Transcribe only the last portion of the material: exactly the lines from the one with "bottle [477,290,520,432] ->" through the end, inclusive.

§ MATERIAL PROVIDED
━━━━━━
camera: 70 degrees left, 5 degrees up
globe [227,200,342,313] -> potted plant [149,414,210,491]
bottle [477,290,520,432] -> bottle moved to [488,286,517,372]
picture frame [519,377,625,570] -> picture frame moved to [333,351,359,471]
━━━━━━
§ THE ANSWER
bottle [477,290,520,432] -> bottle moved to [488,286,517,372]
picture frame [519,377,625,570] -> picture frame moved to [333,351,359,471]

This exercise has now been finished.